Methods: Anesthetized Sprague-Dawley rats were randomly assigned to groups (n=8/group): 1) Sham (no HS, no CR, no DPR); 2) HS/CR (HS=40% MAP for 60min, CR=shed blood + volumes NS); 3) HS/CR+DPR at time of CR. All groups were followed for 4hr post RES. Multi-array Luminex was used to measure lung cytokine levels and wet-dry weights were used to evaluate edema formation during resuscitation. PCR SuperArrays were used to assess cellular mRNA levels. Histologic and immunohistochemistry was used to assess pulmonary injury. Pulmonary artery perfusion was evaluated by colorimetric microsphere technique.

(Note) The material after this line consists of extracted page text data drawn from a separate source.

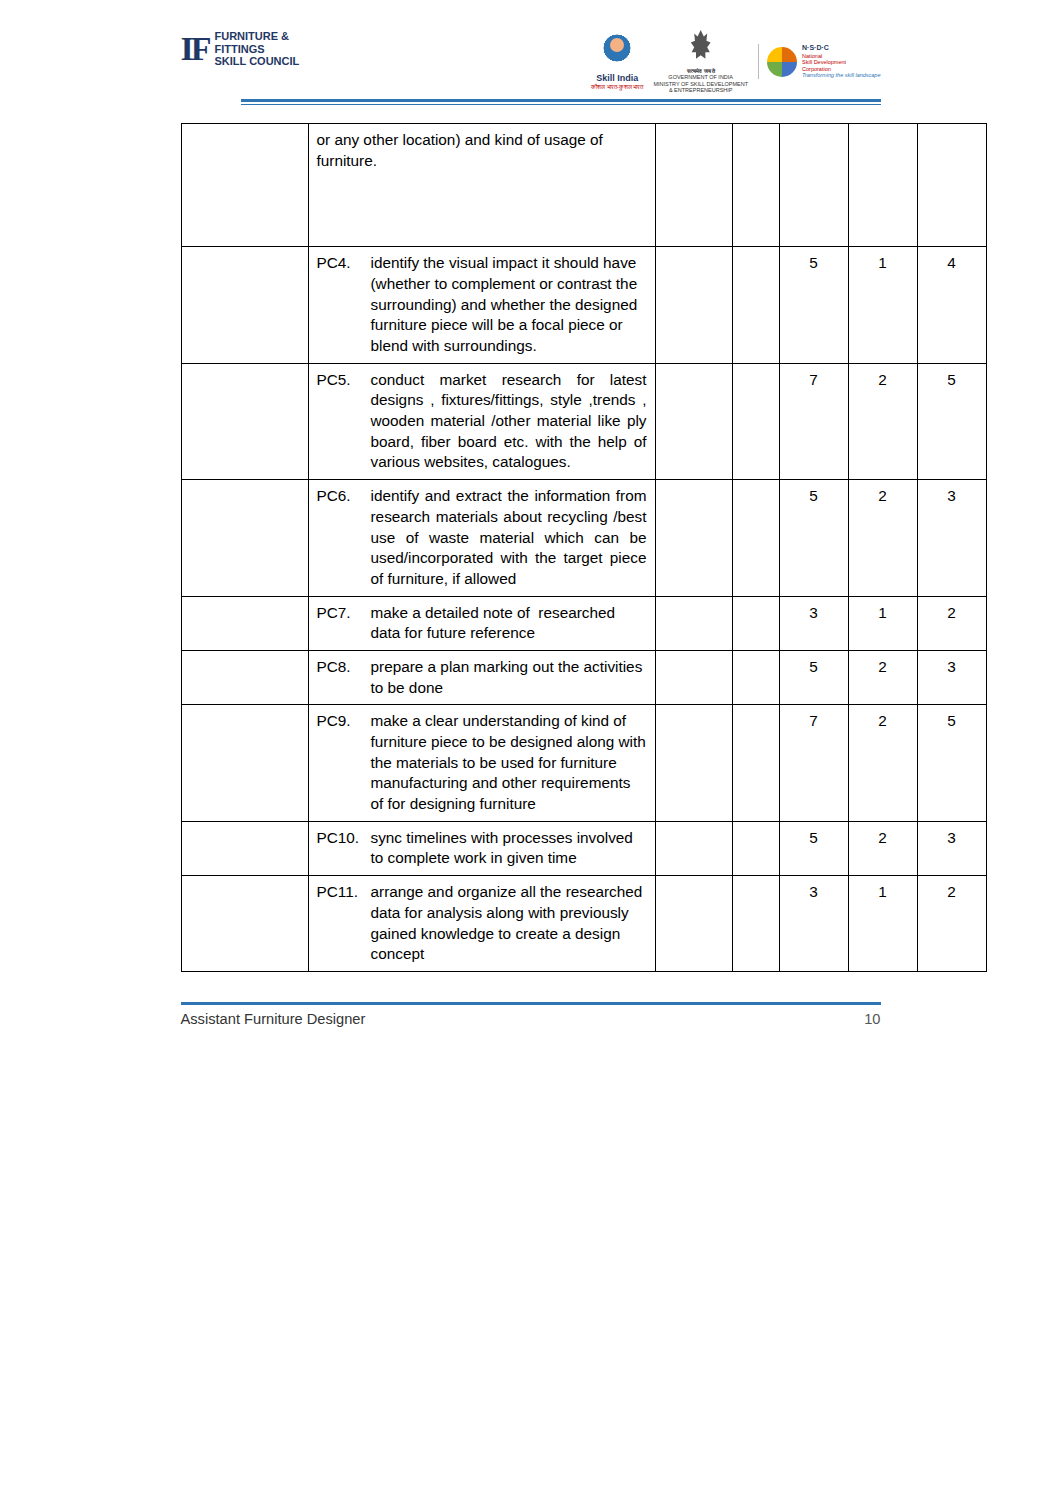IF
FURNITURE &
FITTINGS
SKILL COUNCIL
Skill India
कौशल भारत-कुशल भारत
सत्यमेव जयते
GOVERNMENT OF INDIA
MINISTRY OF SKILL DEVELOPMENT
& ENTREPRENEURSHIP
N·S·D·C
National
Skill Development
Corporation
Transforming the skill landscape
| | or any other location) and kind of usage of furniture. | | | | | |
| | PC4. identify the visual impact it should have (whether to complement or contrast the surrounding) and whether the designed furniture piece will be a focal piece or blend with surroundings. | | | 5 | 1 | 4 |
| | PC5. conduct market research for latest designs , fixtures/fittings, style ,trends , wooden material /other material like ply board, fiber board etc. with the help of various websites, catalogues. | | | 7 | 2 | 5 |
| | PC6. identify and extract the information from research materials about recycling /best use of waste material which can be used/incorporated with the target piece of furniture, if allowed | | | 5 | 2 | 3 |
| | PC7. make a detailed note of researched data for future reference | | | 3 | 1 | 2 |
| | PC8. prepare a plan marking out the activities to be done | | | 5 | 2 | 3 |
| | PC9. make a clear understanding of kind of furniture piece to be designed along with the materials to be used for furniture manufacturing and other requirements of for designing furniture | | | 7 | 2 | 5 |
| | PC10. sync timelines with processes involved to complete work in given time | | | 5 | 2 | 3 |
| | PC11. arrange and organize all the researched data for analysis along with previously gained knowledge to create a design concept | | | 3 | 1 | 2 |
Assistant Furniture Designer
10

Results: DPR enhanced pulmonary blood flow, reduced pulmonary edema, and reduced histologic evidence of pulmonary injury (see Table). Adjunct DPR increased lung perfusion by 111% compared to HS/CR alone (*P<0.01). HS/CR caused lung edema, which was restored to Sham levels in HS/CR+DPR. HS/CR decreased VEGF-A protein levels and adjunct DPR partially restored VEGF-A expression. VEGF-A mRNA levels in HS/CR were down-regulated compared to Sham and adjunct DPR up-regulated VEGF-A mRNA compared to Sham.

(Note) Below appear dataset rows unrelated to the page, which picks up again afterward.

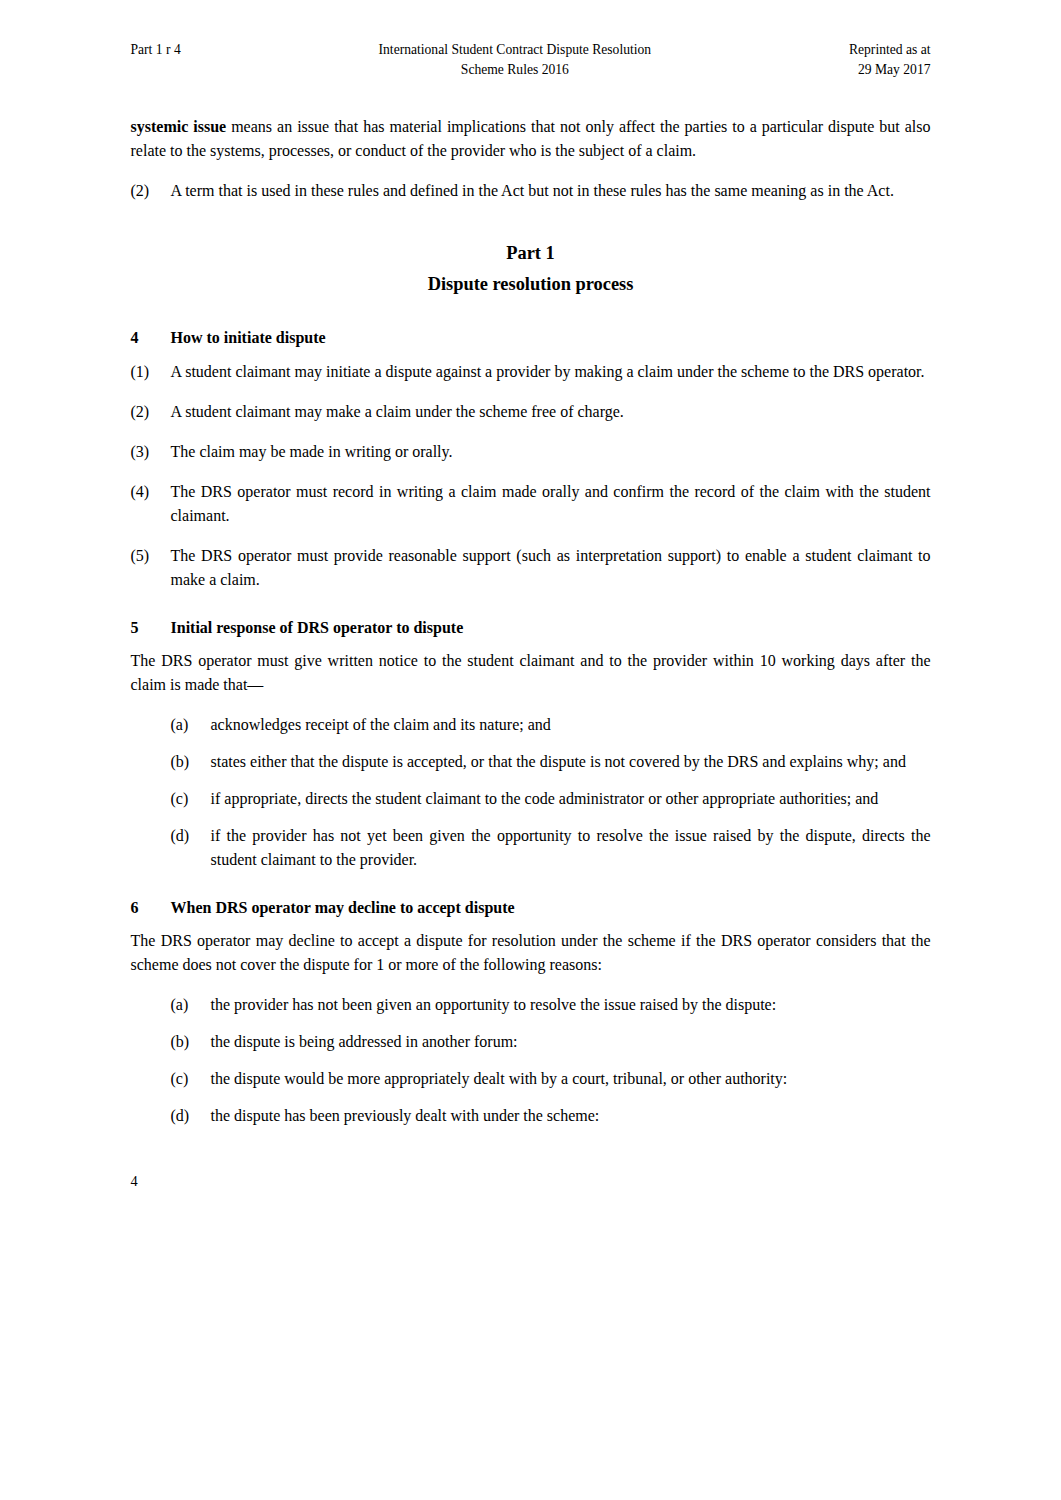Part 1 r 4
International Student Contract Dispute Resolution
Scheme Rules 2016
Reprinted as at
29 May 2017
systemic issue means an issue that has material implications that not only affect the parties to a particular dispute but also relate to the systems, processes, or conduct of the provider who is the subject of a claim.
(2)
A term that is used in these rules and defined in the Act but not in these rules has the same meaning as in the Act.
Part 1
Dispute resolution process
4 How to initiate dispute
(1)
A student claimant may initiate a dispute against a provider by making a claim under the scheme to the DRS operator.
(2)
A student claimant may make a claim under the scheme free of charge.
(3)
The claim may be made in writing or orally.
(4)
The DRS operator must record in writing a claim made orally and confirm the record of the claim with the student claimant.
(5)
The DRS operator must provide reasonable support (such as interpretation support) to enable a student claimant to make a claim.
5 Initial response of DRS operator to dispute
The DRS operator must give written notice to the student claimant and to the provider within 10 working days after the claim is made that—
(a)
acknowledges receipt of the claim and its nature; and
(b)
states either that the dispute is accepted, or that the dispute is not covered by the DRS and explains why; and
(c)
if appropriate, directs the student claimant to the code administrator or other appropriate authorities; and
(d)
if the provider has not yet been given the opportunity to resolve the issue raised by the dispute, directs the student claimant to the provider.
6 When DRS operator may decline to accept dispute
The DRS operator may decline to accept a dispute for resolution under the scheme if the DRS operator considers that the scheme does not cover the dispute for 1 or more of the following reasons:
(a)
the provider has not been given an opportunity to resolve the issue raised by the dispute:
(b)
the dispute is being addressed in another forum:
(c)
the dispute would be more appropriately dealt with by a court, tribunal, or other authority:
(d)
the dispute has been previously dealt with under the scheme:
4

Conclusions: Pulmonary edema formation stimulates VEGF-A expression in other forms of ALI, but we observed elevated VEGF expression during reduced pulmonary edema and injury following adjunct DPR treatment. Also, VEGF is thought to preserve endothelial cell function and control, which was consistent with increased pulmonary artery perfusion. ALI-associated edema after resuscitated HS might not play a key role in lung edema in this model. Our data (i.e., VEGF-A protein and mRNA expression) suggest that normalized levels of VEGF are protective of lung perfusion following resuscitated hemorrhagic shock in this model.